Increase AgriStability support to 85 from 70 percent of the reference margin and compensate producers for the carbon tax expense on grain drying. Farmer and farm group seem to have galvanized around these two requests, but neither are as simple or effective as they seem.
Producers are justifiably upset over a carbon tax that applies to the propane and natural gas used for grain drying, particularly in a year when such a large percentage of grain has had to be dried. Gasoline and diesel for farm use is exempt. Why not propane and natural gas?
There’s a good argument for exempting propane and natural gas. If you think that’s important for grain drying, think of what it means for greenhouse operators and intensive livestock operations.
However, rebating the carbon tax after the fact would be administratively difficult and it would not be entirely equitable. If you sold tough or damp grain to someone with drying capability, the carbon tax cost should have been built into the price discount. Rebating the carbon tax will help the grain drying buyer, but not the producer who sold the grain.
Overall, grain drying isn’t the biggest harm being caused by the carbon tax. While it’s the most visible and quantifiable, it’s just the tip of the carbon tax iceberg, which also adds to the cost of nitrogen fertilizer manufacturing, custom trucking and railway transportation.
That’s why a carbon tax is such a stupid policy approach. Consumers don’t even know how much carbon tax they pay when they fill up their SUV or motor home. It won’t change consumption patterns unless the tax is increased to an onerous level.
But it does diminish the competitiveness of Canadian business. Other than fuel for grain drying, we don’t really know how much the carbon tax is costing us. And we certainly can’t pass those costs along to either domestic or export customers.
In many ways, increasing the AgriStability support level makes sense as a way to provide more farm support. A large percentage of producers have dropped out over the years, so increasing the support level would perhaps be a way to entice producers back into the program. Unfortunately, AgriStability has more problems than just the 70 percent support level.
It has never worked well for mixed farms that have both grain and livestock. Beyond that, it’s complicated with unpredictable support that isn’t bankable. Any revamp of AgriStability should go beyond the support percentage.
At the recent federal-provincial meeting of agriculture ministers, it was disconcerting to hear that more study over the next year is needed to provide proper information for possible changes to business risk management programs. The programs should have been analyzed and reanalyzed for years.

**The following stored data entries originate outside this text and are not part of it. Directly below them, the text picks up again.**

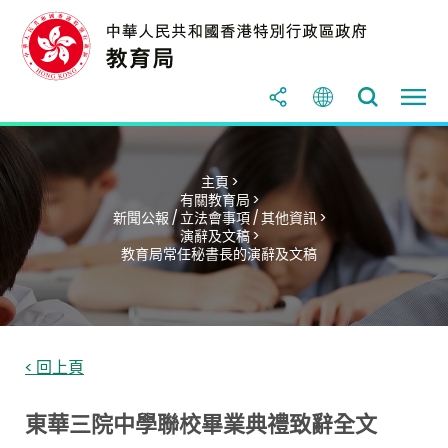
主頁 >
有關教育局 >
新聞公報 / 立法會事項 / 其他資訊 >
演辭及文稿 >
教育局常任秘書長的演辭及文稿
< 回上頁
東華三院中學聯校畢業典禮致辭全文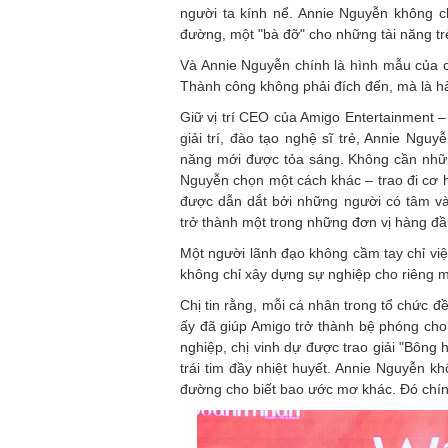
người ta kính nể. Annie Nguyễn không c
đường, một "bà đỡ" cho những tài năng tr
Và Annie Nguyễn chính là hình mẫu của câ
Thành công không phải đích đến, mà là hà
Giữ vị trí CEO của Amigo Entertainment –
giải trí, đào tạo nghệ sĩ trẻ, Annie Ngu
năng mới được tỏa sáng. Không cần nhữn
Nguyễn chọn một cách khác – trao đi cơ h
được dẫn dắt bởi những người có tâm và
trở thành một trong những đơn vị hàng đầu
Một người lãnh đạo không cầm tay chỉ việ
không chỉ xây dựng sự nghiệp cho riêng 
Chị tin rằng, mỗi cá nhân trong tổ chức 
ấy đã giúp Amigo trở thành bệ phóng cho 
nghiệp, chị vinh dự được trao giải "Bông
trái tim đầy nhiệt huyết. Annie Nguyễn 
đường cho biết bao ước mơ khác. Đó chín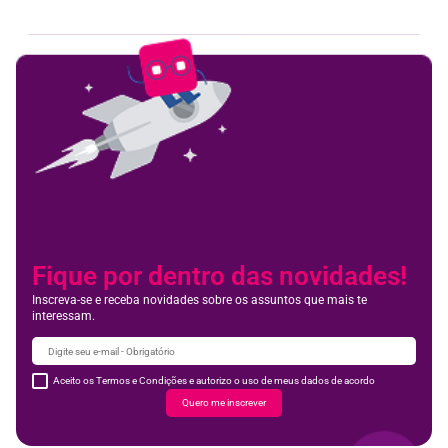
Fique por dentro das novidades!
Inscreva-se e receba novidades sobre os assuntos que mais te
interessam.
Aceito os Termos e Condições e autorizo o uso de meus dados de acordo
Quero me inscrever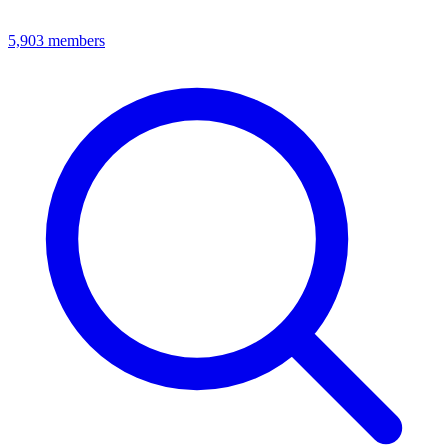
5,903
members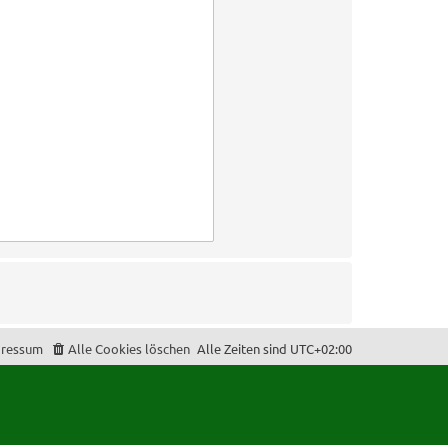
ressum
Alle Cookies löschen
Alle Zeiten sind
UTC+02:00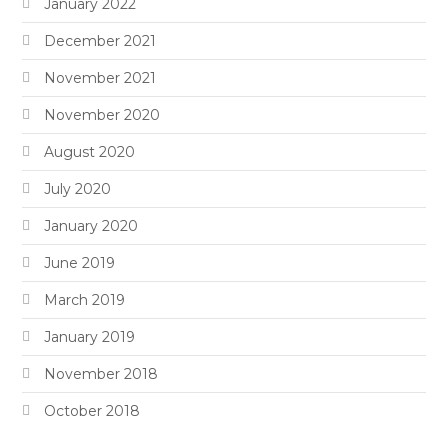
January 2022
December 2021
November 2021
November 2020
August 2020
July 2020
January 2020
June 2019
March 2019
January 2019
November 2018
October 2018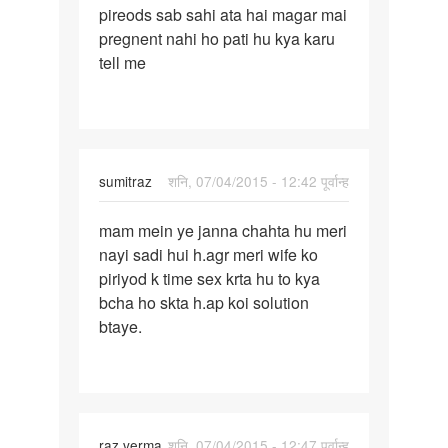
pireods sab sahi ata hai magar mai
mere
pregnent nahi ho pati hu kya karu
pireods
tell me
sab
sahi
ata
sumitraz
शनि, 07/04/2015 - 12:42 पूर्वान्ह
पर्मालिंक
mam mein ye janna chahta hu meri
mam
nayi sadi hui h.agr meri wife ko
mein
piriyod k time sex krta hu to kya
ye
bcha ho skta h.ap koi solution
janna
btaye.
chahta
hu
raz verma
शनि, 07/04/2015 - 12:47 पूर्वान्ह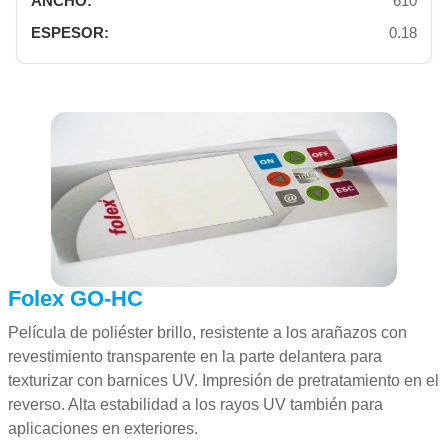
610
0.18
Folex GO-HC
Película de poliéster brillo, resistente a los arañazos con
revestimiento transparente en la parte delantera para
texturizar con barnices UV. Impresión de pretratamiento en el
reverso. Alta estabilidad a los rayos UV también para
aplicaciones en exteriores.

The price tag may be the real reason for delaying. The cost to the federal and provincial governments to go to 85 percent coverage is estimated at $300 million a year. We shouldn’t just blame the feds on this. Many provincial governments will not be keen on the extra expense either.
As grain producers, we sometimes think we’re the centre of the agriculture universe, but beef, pork, vegetable and fruit growers are all eligible for AgriStability. A change in support levels would have to apply to everyone.
Nothing is simple when it comes to farm support programs.